Supreme Court’s Coinbase IRS Privacy Case Disinterest Sparks Concern Among Crypto Users
The Supreme Court of the United States has rejected a case that could have changed the digital privacy rights of crypto users. On Monday, the petition to review Harper v. IRS was denied. The case involves a Coinbase user challenging the IRS’s access to his personal crypto information.
In 2020, petitioner James Harper filed a lawsuit against the Internal Revenue Service, alleging it violated his Fourth Amendment rights by obtaining his transaction records from Coinbase without a warrant or individualized suspicion. This followed a “John Doe summons” issued by the IRS to gather user data in a broader probe into crypto-related tax underreporting.
Privacy Questions Remain Unanswered as Lower Court Rulings Continue
A New Hampshire district court dismissed Harper’s case in 2021, with the First Circuit Court of Appeals upholding the decision. The Supreme Court’s refusal to hear the appeal leaves those decisions intact. This means that data shared with third-party platforms—including banks, internet service providers, and crypto exchanges—carries no strong expectation of privacy under current law.
Coinbase, Privacy Advocates Backed the Challenge
Coinbase filed an amicus brief in support of Harper, warning that the lower court’s ruling could allow the government to monitor crypto activity—past and future—without the user’s knowledge or consent.
Paul Grewal, Coinbase’s Chief Legal Officer, expressed concern:
“We agree with tax compliance, but this is way more than cryptocurrencies. It affects everyone who uses online services, from banks to ISPs.
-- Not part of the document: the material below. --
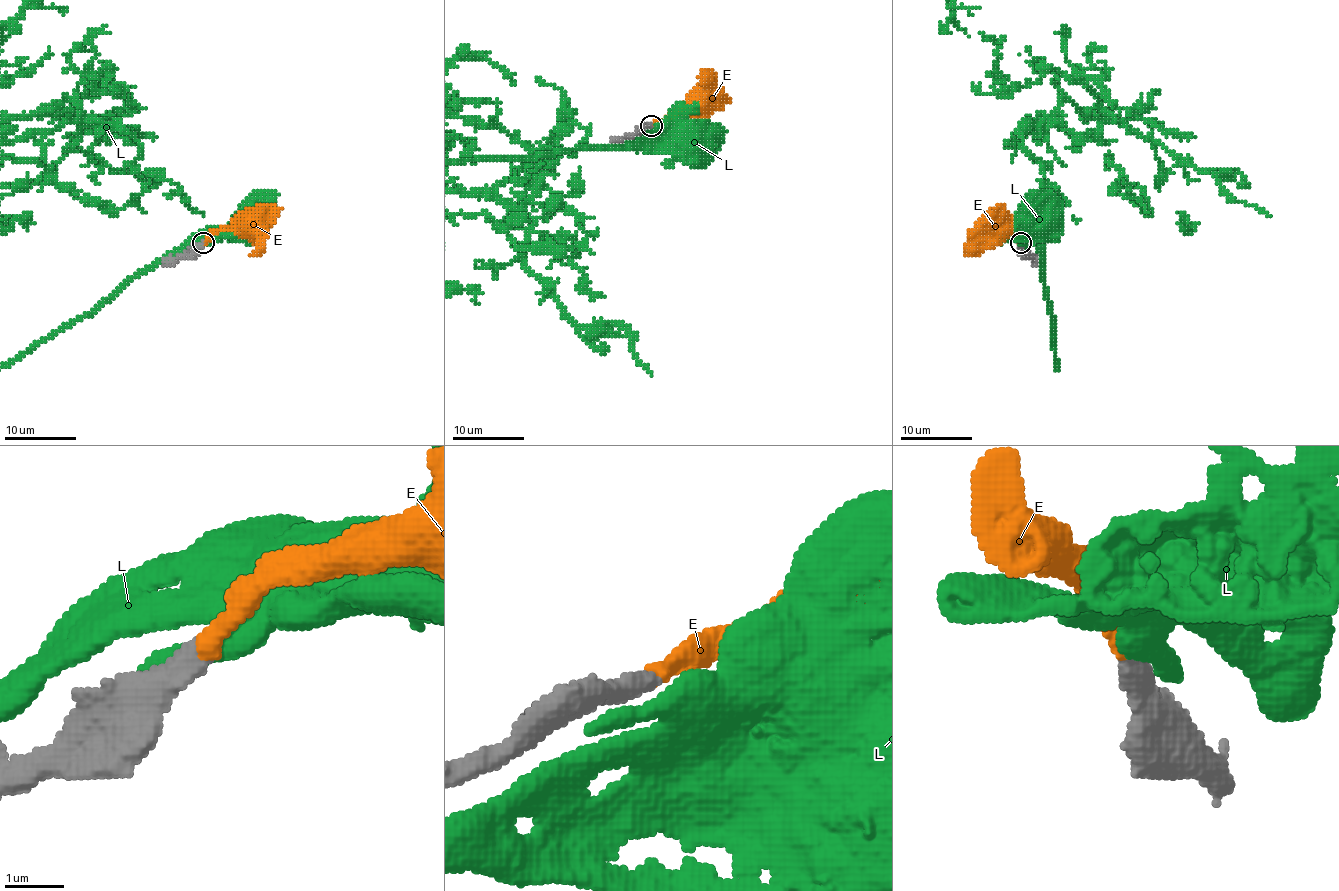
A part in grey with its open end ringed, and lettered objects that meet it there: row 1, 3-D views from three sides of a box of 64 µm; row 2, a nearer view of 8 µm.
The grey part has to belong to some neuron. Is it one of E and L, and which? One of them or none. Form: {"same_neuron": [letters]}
{"same_neuron": ["E"]}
Americans deserve the same privacy for their email as they do for their mail.”
Notably, X (formerly Twitter)—owned by Elon Musk—also filed a brief criticizing the IRS’s data collection as lacking legal safeguards.
Surge in IRS Crypto Warning Letters
According to CoinLedger, a crypto tax software provider, inquiries about IRS letters increased by 758%. Many recipients were not being investigated but had been flagged through John Doe summonses issued to platforms like Coinbase and Poloniex.
Although the notifications may not suggest wrongdoing, they raise fears about mass surveillance—especially when combined with enhanced IRS audit efforts and broader data collection.
The Digital Era Has Searing Consequences on Financial Privacy
The Harper case revives debate around the Third-Party Doctrine, a legal principle from 1976 stating that individuals surrender privacy over data shared with third parties. Critics argue that the doctrine is outdated in the digital age, where intermediaries handle everything from payments to private messages.
Although Harper’s court battle has ended, fundamental questions remain:
- Should digital financial data receive constitutional protection?
- Where is the line between tax enforcement and government overreach?
What This Means for the Future of Crypto Privacy in the U.S.
With the number of crypto users growing and the IRS increasing enforcement, the Harper case could be a precursor to future legal battles. These may seek to reshape how privacy is defined in the era of digital assets.
As public awareness grows and surveillance concerns deepen, the case may inspire renewed calls for updated privacy laws tailored to modern technologies.